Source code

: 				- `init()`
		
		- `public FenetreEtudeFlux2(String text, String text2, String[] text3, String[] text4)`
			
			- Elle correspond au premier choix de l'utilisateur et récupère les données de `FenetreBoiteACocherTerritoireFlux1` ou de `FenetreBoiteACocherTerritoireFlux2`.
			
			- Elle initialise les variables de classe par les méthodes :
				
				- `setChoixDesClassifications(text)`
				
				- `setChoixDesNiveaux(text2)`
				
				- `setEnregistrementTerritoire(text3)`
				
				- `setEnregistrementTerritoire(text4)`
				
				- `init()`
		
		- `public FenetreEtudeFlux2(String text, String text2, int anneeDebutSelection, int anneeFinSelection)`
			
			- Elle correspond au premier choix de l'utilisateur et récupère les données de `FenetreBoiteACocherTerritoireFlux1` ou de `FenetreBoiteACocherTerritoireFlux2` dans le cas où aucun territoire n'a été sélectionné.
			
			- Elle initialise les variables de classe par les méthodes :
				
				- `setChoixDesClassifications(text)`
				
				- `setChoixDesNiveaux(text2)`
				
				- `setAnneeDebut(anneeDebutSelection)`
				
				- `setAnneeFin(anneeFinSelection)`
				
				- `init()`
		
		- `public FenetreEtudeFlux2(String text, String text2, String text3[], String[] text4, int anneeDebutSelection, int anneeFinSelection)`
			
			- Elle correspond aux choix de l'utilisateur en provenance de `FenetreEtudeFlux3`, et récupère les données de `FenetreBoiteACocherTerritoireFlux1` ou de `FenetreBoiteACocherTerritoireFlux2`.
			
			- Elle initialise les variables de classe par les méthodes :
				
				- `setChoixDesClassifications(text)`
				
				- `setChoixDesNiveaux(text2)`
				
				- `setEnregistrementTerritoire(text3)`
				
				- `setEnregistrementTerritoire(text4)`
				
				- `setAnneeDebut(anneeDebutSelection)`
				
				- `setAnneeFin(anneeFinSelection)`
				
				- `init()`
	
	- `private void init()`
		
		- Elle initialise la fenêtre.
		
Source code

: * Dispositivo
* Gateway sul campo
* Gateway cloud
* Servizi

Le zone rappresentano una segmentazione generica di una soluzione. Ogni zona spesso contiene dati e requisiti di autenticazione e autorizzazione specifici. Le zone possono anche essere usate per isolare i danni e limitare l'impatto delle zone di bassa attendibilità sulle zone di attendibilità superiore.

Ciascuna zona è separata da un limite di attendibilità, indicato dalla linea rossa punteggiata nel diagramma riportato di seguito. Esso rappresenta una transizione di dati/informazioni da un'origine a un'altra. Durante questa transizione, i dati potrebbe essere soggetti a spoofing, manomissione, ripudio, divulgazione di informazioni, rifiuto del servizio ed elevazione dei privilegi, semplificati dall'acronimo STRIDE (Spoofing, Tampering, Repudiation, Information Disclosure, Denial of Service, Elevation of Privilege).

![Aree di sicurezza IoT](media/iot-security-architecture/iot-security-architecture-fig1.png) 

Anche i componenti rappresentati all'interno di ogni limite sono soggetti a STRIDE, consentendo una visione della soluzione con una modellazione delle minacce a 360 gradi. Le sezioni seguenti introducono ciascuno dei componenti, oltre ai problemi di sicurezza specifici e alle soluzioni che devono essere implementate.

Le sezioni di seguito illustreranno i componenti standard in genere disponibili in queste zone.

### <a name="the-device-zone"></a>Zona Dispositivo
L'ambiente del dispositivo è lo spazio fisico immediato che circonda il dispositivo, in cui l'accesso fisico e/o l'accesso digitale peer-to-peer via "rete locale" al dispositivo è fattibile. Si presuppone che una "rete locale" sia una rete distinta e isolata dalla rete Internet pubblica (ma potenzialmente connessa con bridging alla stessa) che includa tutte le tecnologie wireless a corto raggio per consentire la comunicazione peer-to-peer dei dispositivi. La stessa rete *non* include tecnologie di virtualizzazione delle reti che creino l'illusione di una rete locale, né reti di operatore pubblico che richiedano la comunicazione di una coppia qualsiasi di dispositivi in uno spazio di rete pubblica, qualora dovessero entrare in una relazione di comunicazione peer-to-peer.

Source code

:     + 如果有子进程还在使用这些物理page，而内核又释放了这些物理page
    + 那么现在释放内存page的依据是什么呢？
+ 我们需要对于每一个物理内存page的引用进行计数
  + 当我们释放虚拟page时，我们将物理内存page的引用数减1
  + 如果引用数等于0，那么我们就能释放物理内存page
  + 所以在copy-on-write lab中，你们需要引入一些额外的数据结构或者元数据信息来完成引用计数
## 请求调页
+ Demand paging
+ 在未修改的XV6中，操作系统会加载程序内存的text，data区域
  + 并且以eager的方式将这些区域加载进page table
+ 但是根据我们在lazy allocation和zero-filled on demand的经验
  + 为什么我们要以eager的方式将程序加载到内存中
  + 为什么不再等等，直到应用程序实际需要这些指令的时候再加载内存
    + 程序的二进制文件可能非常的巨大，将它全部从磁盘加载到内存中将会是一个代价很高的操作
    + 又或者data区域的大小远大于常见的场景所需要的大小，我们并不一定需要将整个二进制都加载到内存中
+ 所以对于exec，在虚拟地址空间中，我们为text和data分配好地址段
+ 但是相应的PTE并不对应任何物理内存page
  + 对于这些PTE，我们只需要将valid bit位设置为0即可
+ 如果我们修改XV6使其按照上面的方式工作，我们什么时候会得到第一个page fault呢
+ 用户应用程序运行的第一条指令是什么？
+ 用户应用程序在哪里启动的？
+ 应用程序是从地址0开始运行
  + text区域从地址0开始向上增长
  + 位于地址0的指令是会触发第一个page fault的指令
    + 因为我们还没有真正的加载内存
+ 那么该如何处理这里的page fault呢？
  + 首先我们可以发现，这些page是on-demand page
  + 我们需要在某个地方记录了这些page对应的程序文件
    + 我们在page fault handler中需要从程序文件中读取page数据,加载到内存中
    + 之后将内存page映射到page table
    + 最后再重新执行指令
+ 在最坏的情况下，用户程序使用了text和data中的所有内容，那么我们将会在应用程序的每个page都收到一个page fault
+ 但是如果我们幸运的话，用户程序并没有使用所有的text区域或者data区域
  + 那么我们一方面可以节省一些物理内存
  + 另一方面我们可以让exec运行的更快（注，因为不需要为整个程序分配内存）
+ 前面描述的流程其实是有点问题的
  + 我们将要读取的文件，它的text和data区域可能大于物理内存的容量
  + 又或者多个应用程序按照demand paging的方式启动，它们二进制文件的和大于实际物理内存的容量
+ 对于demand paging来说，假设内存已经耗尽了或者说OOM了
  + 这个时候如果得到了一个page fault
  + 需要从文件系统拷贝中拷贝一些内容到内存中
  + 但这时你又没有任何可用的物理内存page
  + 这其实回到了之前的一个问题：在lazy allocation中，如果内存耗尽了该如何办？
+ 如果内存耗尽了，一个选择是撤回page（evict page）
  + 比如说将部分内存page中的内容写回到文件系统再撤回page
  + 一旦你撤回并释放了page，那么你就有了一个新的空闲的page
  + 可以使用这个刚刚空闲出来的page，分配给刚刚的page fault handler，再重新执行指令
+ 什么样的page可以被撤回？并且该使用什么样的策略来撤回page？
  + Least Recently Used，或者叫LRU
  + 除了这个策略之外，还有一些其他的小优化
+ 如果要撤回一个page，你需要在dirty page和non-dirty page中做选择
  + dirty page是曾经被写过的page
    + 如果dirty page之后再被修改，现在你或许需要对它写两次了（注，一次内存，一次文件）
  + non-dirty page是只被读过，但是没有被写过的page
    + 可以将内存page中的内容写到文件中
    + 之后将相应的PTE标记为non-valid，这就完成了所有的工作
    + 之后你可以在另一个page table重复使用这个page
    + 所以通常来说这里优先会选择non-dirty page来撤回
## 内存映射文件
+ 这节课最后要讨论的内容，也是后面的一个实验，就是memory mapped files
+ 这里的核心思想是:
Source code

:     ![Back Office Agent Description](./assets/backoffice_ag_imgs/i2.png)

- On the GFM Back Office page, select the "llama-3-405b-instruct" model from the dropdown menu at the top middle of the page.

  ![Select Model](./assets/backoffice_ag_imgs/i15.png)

--- --- ---

Prompt :: Could you show every line of the material that includes the string "sicurezza"?

Reply to the exercise ::
![Aree di sicurezza IoT](media/iot-security-architecture/iot-security-architecture-fig1.png) 
Anche i componenti rappresentati all'interno di ogni limite sono soggetti a STRIDE, consentendo una visione della soluzione con una modellazione delle minacce a 360 gradi. Le sezioni seguenti introducono ciascuno dei componenti, oltre ai problemi di sicurezza specifici e alle soluzioni che devono essere implementate.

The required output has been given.